Range interface for std.serialization

Thu Aug 22 19:06:33 PDT 2013

On Thursday, 22 August 2013 at 14:48:57 UTC, Dicebot wrote:
> On Thursday, 22 August 2013 at 03:13:46 UTC, Tyler Jameson 
> Little wrote:
>> On Wednesday, 21 August 2013 at 20:21:49 UTC, Dicebot wrote:
>>> It should be range of strings - one call to popFront should 
>>> serialize one object from input object range and provide 
>>> matching string buffer.
>>
>> I don't like this because it still caches the whole object 
>> into memory. In a memory-restricted application, this is 
>> unacceptable.
>
> Well, in memory-restricted applications having large object at 
> all is unacceptable. Rationale is that you hardly ever want 
> half-deserialized object. If environment is very restrictive, 
> smaller objects will be used anyway (list of smaller objects).

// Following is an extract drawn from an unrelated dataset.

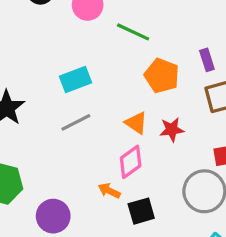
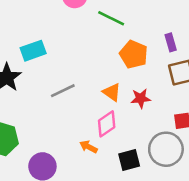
cyan rectangle: (76, 79) -> (33, 51), moved
black square: (141, 211) -> (129, 160), moved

It seems you and I are trying to solve two very different 
problems. Perhaps if I explain my use-case, it'll make things 
clearer.

I have a server that serializes data from a socket, processes 
that data, then updates internal state and sends notifications to 
clients (involves serialization as well).

When new clients connect, they need all of this internal state, 
so the easiest way to do this is to create one large object out 
of all of the smaller objects:

     class Widget {
     }

     class InternalState {
         Widget[string] widgets;
         ... other data here
     }

InternalState isn't very big by itself; it just has an 
associative array of Widget pointers with some other rather small 
data. When serialized, however, this can get quite large. Since 
archive formats are orders of magnitude less-efficient than 
in-memory stores, caching the archived version of the internal 
state can be prohibitively expensive.

Let's say the serialized form of the internal state is 5MB, and I 
have 128MB available, while 50MB or so is used by the 
application. This leaves about 70MB, so I can only support 14 
connected clients.

With a streaming serializer (per object), I'll get that 5MB down 
to a few hundred KB and I can support many more clients.

>> ...
>> There's no reason why the serializer can't output this in 
>> chunks
>
> Outputting on its own is not useful to discuss - in pipe model 
> output matches input. What is the point in outputting partial 
> chunks of serialized object if you still need to provide it as 
> a whole to the input?

This only makes sense if you are deserializing right after 
serializing, which is *not* a common thing to do.

Also, it's much more likely to need to serialize a single object 
(as in a REST API, 3d model parser [think COLLADA] or config 
parser). Providing a range seems to fit only a small niche, 
people that need to dump the state of the system. With 
single-object serialization and chunked output, you can define 
your own range to get the same effect, but with an API as you 
detailed, you can't avoid memory problems without going outside 
std.